Bill Nunn, ‘Do the Right Thing’ Actor, Dead at 62

Bill Nunn, the actor best known for his roles as Radio Raheem in Do the Right Thing and the Duh Duh Duh Man in New Jack City, died Saturday in his native Pittsburgh. He was 62.
Spike Lee, Nunn’s friend from Morehouse College who cast the actor in 1988’s School Daze, Nunn’s first role, first announced that Nunn had died Saturday morning. The Pittsburgh Post-Gazette also reported that sources close to the city’s theater community and Nunn’s family confirmed the actor’s death. Nunn’s wife told The Associated Press that the actor had been battling cancer.
“My dear friend, My dear Morehouse brother – Da great actor Bill Nunn as most of you know him as Radio Raheem passed away this morning in his hometown Of Pittsburgh,” Lee wrote. “Long Live Bill Nunn. Radio Raheem is now resting in power. Radio Raheem will always be fighting da powers dat be. May God Watch over Bill Nunn.”
“Bill Nunn was a friend, yet I knew him as such an accomplished actor who led Spike Lee’s Renaissance of Black cinema roles,” Chuck D tells Rolling Stone. “That role of Radio Raheem is the symbolic logo for Public Enemy’s ‘Fight the Power.'” The group’s incendiary 1989 classic became both the primary soundtrack cut off Do the Right Thing and Radio Raheem’s de facto anthem.

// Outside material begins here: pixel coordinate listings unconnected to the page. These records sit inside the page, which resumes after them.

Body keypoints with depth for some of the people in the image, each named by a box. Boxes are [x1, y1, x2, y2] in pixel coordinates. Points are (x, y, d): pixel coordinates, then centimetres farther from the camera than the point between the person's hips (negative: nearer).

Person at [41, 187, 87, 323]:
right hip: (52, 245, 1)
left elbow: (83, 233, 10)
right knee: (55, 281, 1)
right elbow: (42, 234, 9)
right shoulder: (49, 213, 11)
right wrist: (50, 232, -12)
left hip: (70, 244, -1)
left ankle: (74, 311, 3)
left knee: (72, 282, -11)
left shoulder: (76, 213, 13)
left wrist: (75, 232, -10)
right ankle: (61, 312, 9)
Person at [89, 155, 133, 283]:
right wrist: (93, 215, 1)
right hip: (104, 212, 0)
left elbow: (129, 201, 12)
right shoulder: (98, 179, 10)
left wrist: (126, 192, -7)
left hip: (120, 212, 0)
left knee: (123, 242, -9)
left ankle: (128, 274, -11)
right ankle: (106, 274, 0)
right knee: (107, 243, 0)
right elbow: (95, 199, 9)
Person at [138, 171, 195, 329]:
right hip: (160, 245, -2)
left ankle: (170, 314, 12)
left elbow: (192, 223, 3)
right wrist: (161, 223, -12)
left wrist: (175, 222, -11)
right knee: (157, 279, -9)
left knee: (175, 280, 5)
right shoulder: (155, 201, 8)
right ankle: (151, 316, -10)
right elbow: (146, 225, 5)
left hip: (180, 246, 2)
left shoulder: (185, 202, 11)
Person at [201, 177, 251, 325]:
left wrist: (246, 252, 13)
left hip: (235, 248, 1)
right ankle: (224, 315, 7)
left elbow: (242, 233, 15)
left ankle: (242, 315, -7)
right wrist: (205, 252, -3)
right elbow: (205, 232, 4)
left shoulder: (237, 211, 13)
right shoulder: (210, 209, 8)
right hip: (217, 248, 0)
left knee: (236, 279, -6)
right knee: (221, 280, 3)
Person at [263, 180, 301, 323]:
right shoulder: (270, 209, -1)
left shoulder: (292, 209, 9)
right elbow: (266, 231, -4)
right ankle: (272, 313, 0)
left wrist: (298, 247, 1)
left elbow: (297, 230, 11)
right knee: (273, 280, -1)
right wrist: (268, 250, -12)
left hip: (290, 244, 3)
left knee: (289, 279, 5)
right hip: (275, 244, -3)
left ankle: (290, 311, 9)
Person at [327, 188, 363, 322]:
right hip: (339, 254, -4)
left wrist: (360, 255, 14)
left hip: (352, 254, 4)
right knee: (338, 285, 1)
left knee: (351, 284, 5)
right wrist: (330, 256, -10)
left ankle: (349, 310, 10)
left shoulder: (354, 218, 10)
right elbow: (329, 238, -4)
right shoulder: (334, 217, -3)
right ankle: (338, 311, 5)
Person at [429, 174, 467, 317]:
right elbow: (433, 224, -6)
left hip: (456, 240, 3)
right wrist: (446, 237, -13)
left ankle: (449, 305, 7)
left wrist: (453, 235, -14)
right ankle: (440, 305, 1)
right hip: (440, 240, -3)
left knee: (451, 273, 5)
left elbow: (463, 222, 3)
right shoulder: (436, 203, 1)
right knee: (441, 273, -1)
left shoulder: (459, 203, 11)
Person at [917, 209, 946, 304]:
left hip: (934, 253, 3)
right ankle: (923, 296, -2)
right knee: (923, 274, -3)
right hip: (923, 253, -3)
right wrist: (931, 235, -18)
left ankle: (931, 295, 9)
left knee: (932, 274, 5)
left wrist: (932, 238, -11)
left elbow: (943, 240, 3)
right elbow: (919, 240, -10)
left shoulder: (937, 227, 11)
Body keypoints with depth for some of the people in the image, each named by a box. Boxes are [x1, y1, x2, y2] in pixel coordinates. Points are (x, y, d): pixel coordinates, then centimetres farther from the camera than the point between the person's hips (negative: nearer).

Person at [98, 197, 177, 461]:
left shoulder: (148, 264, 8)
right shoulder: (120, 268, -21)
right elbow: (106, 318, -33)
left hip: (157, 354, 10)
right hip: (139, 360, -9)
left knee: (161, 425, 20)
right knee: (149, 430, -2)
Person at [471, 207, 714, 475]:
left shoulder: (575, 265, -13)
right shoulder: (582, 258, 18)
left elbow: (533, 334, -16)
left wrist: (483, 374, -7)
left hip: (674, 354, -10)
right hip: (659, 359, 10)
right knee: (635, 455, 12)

It was at Morehouse that Nunn discovered his passion for acting after considering a career in political science and majoring in English; his father William Nunn was a journalist and NFL scout for the Pittsburgh Steelers. “I didn’t know what the heck I wanted to do really,” Nunn told the Pittsburgh Post-Gazette in 2007. “When I got that theater bug that was my heart. That’s what I found I had a passion for.”
A year after School Daze, Lee cast Nunn in the actor’s most memorable role as the boombox-toting, Public Enemy-blasting Radio Raheem in the director’s 1989 breakout Do the Right Thing. The actor also appeared in Lee’s Mo’ Better Blues and He Got Game.
Nunn was also known for his role of the stuttering enforcer in the 1991 gangster film New Jack City. “I still get Duh Duh Duh Man in the grocery store and all that. To this day, 25 years later. Once a week, if not more,” Nunn told Eurweb in April. “I get a lot of Duh Duh Duh man love. I don’t think it’s taken over Radio Raheem, but it’s become really memorable though to people.”
Although Nunn’s physically imposing figure made him a natural fit for tough guy roles, the actor showcased his softer times in films like Regarding Henry, Legend of 1900 and the Tobey Maguire-starring Spider-Man trilogy, where Nunn played sympathetic Daily Bugle editor Robbie Robertson.